• _Prompt_:
Rewrite the records from the start up to and including the line containing "crop and rotate: top 25.885%, bottom 25.844%", substituting "edited" for "developed" and leaving everything else unchanged.

• _Source data_:
* * * * *

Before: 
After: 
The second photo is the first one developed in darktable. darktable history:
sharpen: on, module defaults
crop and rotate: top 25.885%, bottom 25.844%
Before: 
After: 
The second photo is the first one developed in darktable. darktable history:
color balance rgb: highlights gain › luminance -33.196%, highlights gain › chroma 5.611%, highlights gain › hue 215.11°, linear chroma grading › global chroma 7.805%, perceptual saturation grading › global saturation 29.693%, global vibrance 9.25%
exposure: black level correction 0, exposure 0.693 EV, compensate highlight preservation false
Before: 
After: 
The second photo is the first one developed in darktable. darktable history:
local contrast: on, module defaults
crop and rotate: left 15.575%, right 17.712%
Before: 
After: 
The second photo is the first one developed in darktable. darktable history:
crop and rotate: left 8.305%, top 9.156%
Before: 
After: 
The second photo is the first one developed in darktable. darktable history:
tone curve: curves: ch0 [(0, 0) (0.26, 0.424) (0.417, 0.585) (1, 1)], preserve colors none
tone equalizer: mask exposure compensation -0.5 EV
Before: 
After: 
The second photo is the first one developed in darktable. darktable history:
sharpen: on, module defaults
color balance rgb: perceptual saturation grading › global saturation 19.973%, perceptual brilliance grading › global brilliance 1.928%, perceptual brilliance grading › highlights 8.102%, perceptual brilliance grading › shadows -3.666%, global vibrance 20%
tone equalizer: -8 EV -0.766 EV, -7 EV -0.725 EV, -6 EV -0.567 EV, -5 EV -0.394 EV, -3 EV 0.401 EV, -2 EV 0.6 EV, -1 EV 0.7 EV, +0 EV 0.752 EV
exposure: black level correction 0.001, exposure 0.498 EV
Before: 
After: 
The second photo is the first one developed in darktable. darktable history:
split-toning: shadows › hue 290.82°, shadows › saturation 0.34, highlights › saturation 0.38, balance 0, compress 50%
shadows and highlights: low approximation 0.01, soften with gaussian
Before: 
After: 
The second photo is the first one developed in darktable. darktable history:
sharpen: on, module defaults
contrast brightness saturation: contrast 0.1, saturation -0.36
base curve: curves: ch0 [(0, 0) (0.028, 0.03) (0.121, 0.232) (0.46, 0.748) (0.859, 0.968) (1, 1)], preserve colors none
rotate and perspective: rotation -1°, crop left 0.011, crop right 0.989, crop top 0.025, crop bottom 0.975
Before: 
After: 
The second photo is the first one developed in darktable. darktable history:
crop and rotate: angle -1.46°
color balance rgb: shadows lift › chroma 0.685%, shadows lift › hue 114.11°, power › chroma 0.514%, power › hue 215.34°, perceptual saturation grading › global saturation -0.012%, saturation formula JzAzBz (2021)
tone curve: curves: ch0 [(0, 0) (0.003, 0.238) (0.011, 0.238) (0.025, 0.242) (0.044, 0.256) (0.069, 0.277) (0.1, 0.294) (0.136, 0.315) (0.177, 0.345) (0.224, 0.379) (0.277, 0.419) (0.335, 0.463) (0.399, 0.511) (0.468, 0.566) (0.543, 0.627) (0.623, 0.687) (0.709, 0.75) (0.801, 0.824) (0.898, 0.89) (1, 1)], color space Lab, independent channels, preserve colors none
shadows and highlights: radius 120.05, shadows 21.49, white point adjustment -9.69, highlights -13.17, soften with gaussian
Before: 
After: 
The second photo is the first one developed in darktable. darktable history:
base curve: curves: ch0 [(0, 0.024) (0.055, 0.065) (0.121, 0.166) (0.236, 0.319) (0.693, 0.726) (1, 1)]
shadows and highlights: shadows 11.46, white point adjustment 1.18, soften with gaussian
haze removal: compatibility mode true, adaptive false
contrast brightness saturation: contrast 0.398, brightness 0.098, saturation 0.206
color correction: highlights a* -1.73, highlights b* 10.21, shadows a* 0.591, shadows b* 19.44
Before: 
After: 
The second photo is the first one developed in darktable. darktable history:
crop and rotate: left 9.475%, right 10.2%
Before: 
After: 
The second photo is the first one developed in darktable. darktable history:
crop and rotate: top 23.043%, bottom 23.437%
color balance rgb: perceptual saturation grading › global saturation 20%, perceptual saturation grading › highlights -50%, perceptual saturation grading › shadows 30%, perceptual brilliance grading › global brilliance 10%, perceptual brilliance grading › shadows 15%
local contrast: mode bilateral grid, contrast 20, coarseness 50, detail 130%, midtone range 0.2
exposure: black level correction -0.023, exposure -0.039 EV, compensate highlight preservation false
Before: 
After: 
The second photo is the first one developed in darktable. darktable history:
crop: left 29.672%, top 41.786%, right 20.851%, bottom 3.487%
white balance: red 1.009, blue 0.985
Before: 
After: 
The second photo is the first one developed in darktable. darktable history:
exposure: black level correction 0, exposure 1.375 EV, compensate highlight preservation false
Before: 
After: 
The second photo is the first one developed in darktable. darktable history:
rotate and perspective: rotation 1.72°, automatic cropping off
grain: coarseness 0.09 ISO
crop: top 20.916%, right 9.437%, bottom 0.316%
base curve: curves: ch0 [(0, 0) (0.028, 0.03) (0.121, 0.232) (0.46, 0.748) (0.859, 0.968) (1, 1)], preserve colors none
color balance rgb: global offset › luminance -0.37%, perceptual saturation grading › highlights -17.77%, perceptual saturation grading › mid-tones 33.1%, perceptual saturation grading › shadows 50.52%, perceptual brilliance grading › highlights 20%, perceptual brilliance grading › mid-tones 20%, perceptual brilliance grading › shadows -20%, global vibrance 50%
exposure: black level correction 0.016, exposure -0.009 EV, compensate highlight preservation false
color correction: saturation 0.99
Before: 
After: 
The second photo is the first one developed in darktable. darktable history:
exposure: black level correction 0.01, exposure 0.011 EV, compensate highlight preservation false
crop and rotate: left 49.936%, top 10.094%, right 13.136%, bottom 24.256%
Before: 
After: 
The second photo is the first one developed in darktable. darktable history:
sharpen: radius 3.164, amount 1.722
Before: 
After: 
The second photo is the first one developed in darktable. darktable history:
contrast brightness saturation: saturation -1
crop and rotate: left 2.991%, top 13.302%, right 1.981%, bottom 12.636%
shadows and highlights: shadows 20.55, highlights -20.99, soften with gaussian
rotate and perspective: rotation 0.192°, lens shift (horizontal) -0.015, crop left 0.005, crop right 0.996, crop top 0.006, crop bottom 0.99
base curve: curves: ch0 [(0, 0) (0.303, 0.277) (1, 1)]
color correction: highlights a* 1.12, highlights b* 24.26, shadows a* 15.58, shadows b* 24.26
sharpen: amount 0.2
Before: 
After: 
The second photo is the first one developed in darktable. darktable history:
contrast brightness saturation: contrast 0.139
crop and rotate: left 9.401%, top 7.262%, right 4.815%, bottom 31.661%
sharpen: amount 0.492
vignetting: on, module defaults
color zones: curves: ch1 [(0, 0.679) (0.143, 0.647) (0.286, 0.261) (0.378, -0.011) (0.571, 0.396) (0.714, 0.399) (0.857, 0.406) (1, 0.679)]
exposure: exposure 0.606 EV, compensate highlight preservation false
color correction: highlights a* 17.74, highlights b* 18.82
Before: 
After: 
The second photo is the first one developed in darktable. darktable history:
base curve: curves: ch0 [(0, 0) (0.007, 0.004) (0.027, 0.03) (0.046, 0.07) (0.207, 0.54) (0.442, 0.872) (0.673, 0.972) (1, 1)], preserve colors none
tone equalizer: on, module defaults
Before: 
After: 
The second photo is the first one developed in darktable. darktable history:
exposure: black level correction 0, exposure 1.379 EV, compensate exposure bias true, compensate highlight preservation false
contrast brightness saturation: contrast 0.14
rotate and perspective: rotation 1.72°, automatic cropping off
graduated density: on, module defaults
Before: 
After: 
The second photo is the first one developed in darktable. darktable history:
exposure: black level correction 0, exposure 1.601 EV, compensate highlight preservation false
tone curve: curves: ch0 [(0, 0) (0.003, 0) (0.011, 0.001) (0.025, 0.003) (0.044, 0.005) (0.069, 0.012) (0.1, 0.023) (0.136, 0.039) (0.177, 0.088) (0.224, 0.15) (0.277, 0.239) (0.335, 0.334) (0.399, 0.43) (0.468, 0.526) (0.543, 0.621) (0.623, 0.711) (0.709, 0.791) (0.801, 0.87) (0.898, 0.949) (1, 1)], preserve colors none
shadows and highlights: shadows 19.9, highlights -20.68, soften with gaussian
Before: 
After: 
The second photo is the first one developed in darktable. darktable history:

* * * * *

• _Full output_:
Before: 
After: 
The second photo is the first one edited in darktable. darktable history:
sharpen: on, module defaults
crop and rotate: top 25.885%, bottom 25.844%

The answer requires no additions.